New York State
Department of Correctional Services
Glenn S. Goord, Commissioner
Office of Public Information
For immediate release:
Monday January 11, 1999
New database systems providing public with vital information on criminals
At the direction of Governor George E. Pataki, the Department of Correctional Services (DOCS) has established two publicly accessible database information systems where crime victims and others can obtain free vital information on New York state inmates and parolees.
On January 1, in conjunction with last year's enactment of Jenna's Law, a 24-hour-a-day, toll-free automated telephone information system was established to afford crime victims and others up-to-the-minute information on approximately 70,300 current state inmates, except for youthful offenders. That information includes the inmate's crime, current location in the prison system and date of earliest possible release.
Known as the Victim Information and Notification Everyday (VINE) system, it also can provide important free telephone notification to crime victims when an inmate is released. The new database program, which is available in both English and Spanish, could be expanded later this year to include information on parolees and others who have been released from the state prison system.
Additionally, DOCS on January 6 unveiled a Web site where members of the public with Internet access can obtain - once again without charge - similar crime and release date information on nearly 500,000 past and present New York state inmates, with the exception of youthful offenders. Additional information on the inmate's age, ethnicity, race, sentence and county of commitment also can be obtained by accessing this database system. Although in its infancy, the Web site already is generating in excess of 1,000 Internet "hits" a day. That number is expected to increase dramatically as more and more members of the public learn of the new inmate lookup system.
"For far too long, the rights of New York state criminals have outstripped the rights of law-abiding citizens," said Governor Pataki. "Through new initiatives such as VINE and the inmate lookup Web site, crime victims and others will have easy and unfettered access to vital information about inmates and parolees and be afforded the notification, knowledge and accompanying protections which they and their loved ones so richly deserve.

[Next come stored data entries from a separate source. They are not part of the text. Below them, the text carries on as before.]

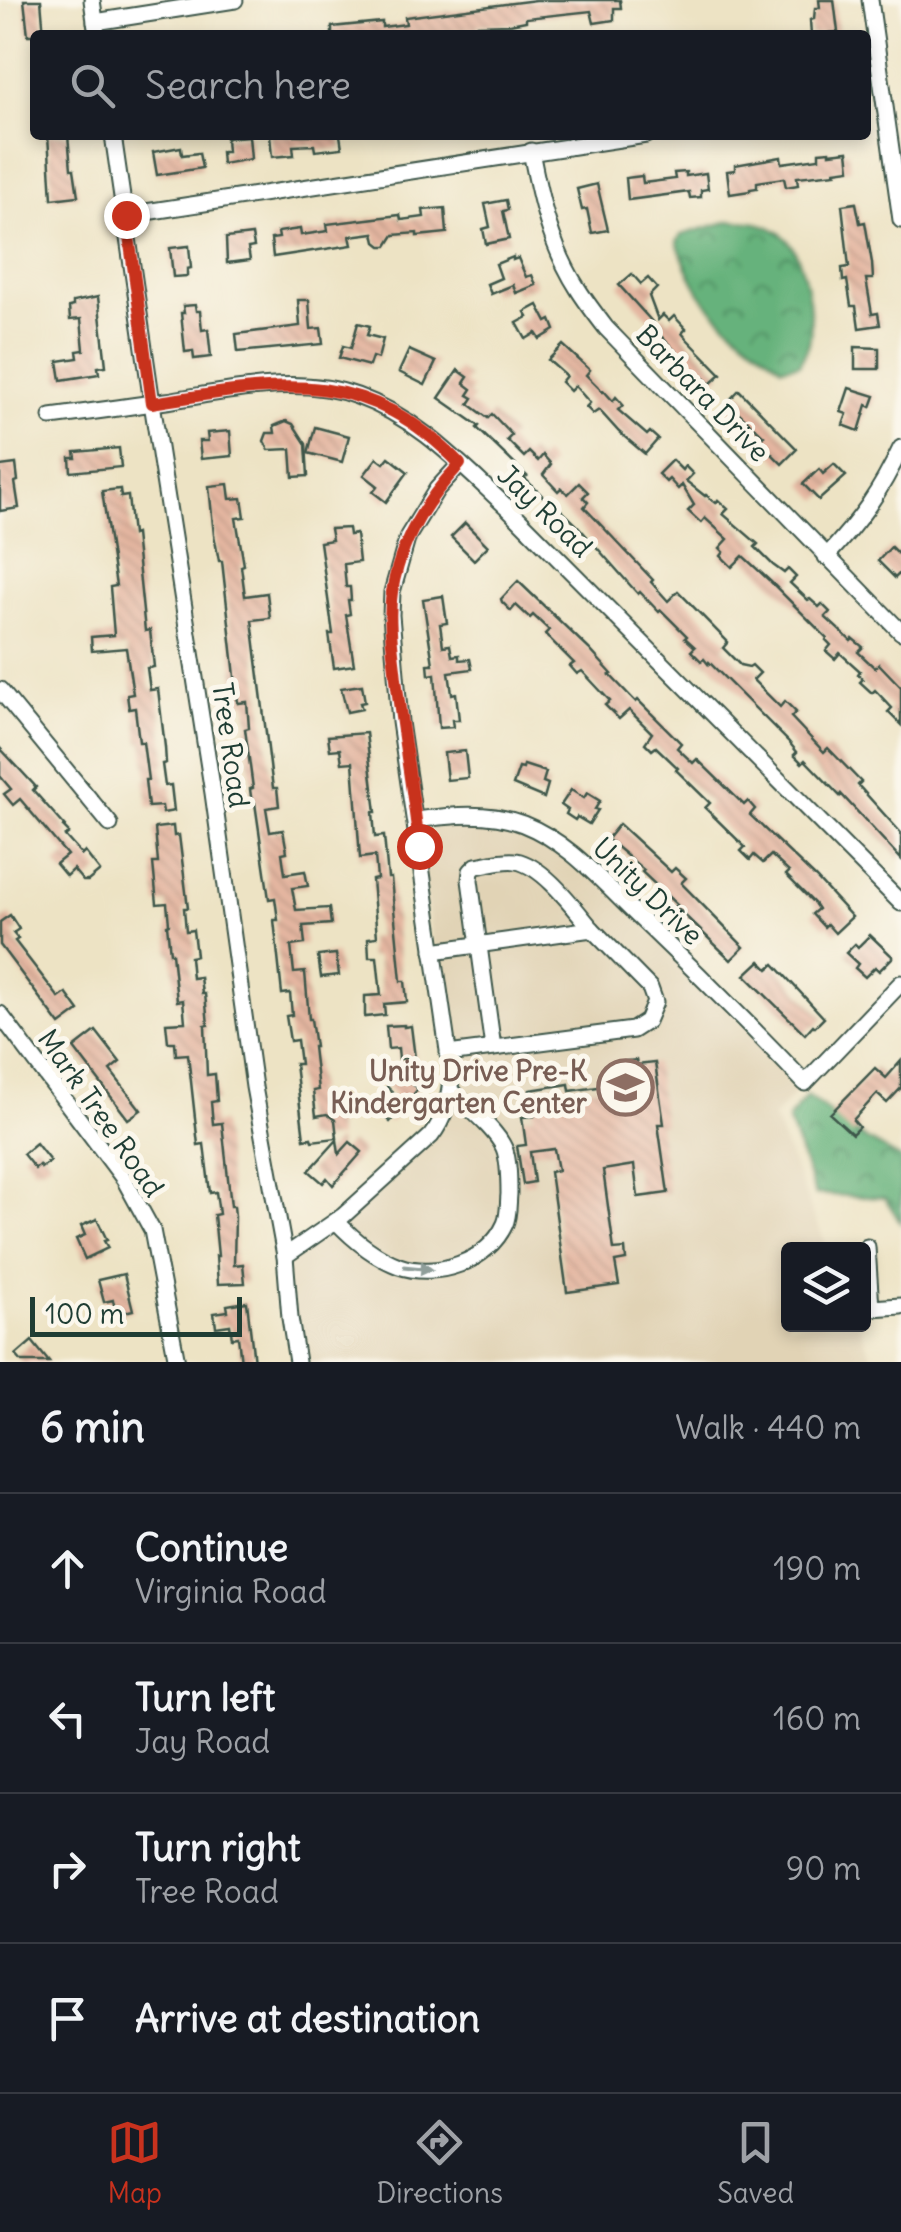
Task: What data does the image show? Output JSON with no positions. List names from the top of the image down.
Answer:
{
  "streets": {
    "street": [
      "Barbara Drive",
      "Jay Road",
      "Tree Road",
      "Unity Drive",
      "Mark Tree Road"
    ]
  },
  "crossings": [
    ["Jay Road", "Tree Road"]
  ],
  "places": {
    "school or university": ["Unity Drive Pre-K Kindergarten Center"]
  },
  "scale_bar": "100 m",
  "page": {
    "search": "Search here",
    "scale": "100 m",
    "heading": ["6 min", "Walk · 440 m"],
    "list": [
      ["Continue", "Virginia Road", "190 m"],
      ["Turn left", "Jay Road", "160 m"],
      ["Turn right", "Tree Road", "90 m"],
      "Arrive at destination"
    ],
    "nav": ["Map", "Directions", "Saved"]
  }
}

The public has the right to know."
"VINE and the inmate lookup Web site continue the efforts of this Department and Governor Pataki to provide law-abiding citizens throughout New York with up-to-date, important information on those who have committed crimes against society," said DOCS Commissioner Glenn S. Goord. "It's a service that is long overdue the public, and one that we're pleased to be able to now provide."

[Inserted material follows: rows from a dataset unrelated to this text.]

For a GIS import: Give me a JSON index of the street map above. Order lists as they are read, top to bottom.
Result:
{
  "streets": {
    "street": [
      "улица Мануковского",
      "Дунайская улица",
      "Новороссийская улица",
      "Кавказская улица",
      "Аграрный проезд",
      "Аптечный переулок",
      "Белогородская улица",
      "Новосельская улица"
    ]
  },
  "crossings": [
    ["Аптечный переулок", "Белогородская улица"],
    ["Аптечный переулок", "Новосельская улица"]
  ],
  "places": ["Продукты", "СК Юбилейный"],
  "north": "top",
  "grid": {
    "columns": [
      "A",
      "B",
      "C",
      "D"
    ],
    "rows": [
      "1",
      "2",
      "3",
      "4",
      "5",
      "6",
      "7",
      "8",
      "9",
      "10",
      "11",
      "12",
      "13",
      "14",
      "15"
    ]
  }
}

To access information from VINE, crime victims should first contact the prosecuting District Attorney's Office to get the inmate's New York State Identification Number (NYSID) or date of birth. Then, by dialing 1-888-VINE-4NY (1-888-846-3469) from any touch-tone phone and entering the inmate's NYSID number or full name and date of birth, crime and release data can be obtained immediately.
Members of the public can also register with VINE for automatic notification by telephone if a particular inmate is released, either from custody or into a temporary release program. To register for that no-charge notification service, callers will be asked to provide a phone number at which to be notified. A four-digit Personal Identification Number (PIN) selected by the caller allows VINE to confirm the caller's identity while at the same time keeping that identity confidential.

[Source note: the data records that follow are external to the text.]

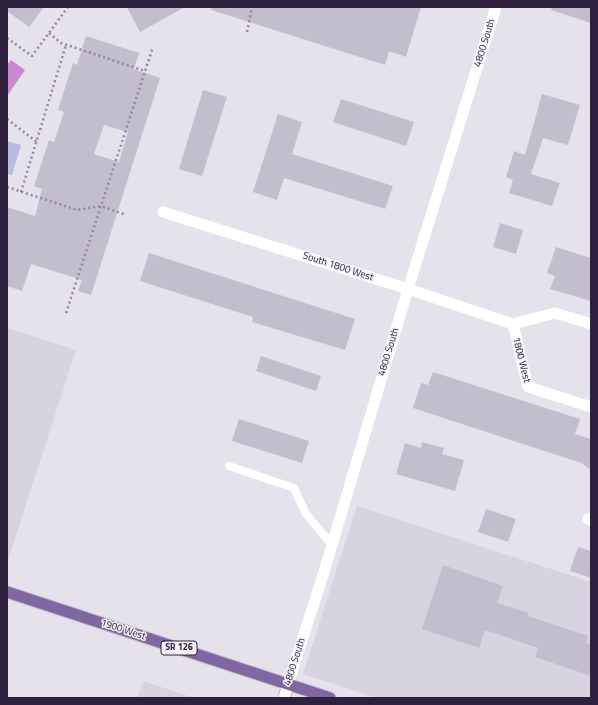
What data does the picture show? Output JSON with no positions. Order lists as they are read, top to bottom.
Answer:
{
  "streets": {
    "main road": ["1900 West", "SR 126"],
    "street": ["4800 South", "South 1800 West", "1800 West"]
  },
  "crossings": [
    ["4800 South", "South 1800 West"],
    ["4800 South", "1900 West"],
    ["South 1800 West", "1800 West"]
  ]
}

The new inmate lookup Web site can be accessed seven days a week, 24 hours a day through the Department's main site at www.doccs.ny.gov/ The new database continues a trend in New York state government to make more and more vital information available to the public via computer hookups to the Internet.
The Web site database will include information on inmates currently in custody and approximately 60,000 parolees, plus the names of people who were in the state prison system anytime since the late 1970s, when the database was created. The Web site will use information already in the Department's computer system, with new data entered as inmates enter the system. The only inmates who will be kept off the online list are youthful offenders - those whose records the court has ordered sealed because of their young age at the time of conviction.
To access inmate information via the Internet, the first and last name of an inmate or parolee, and preferably a date of birth, is required. Information also can be obtained by providing the inmate's NYSID or Department Identification Number (DIN).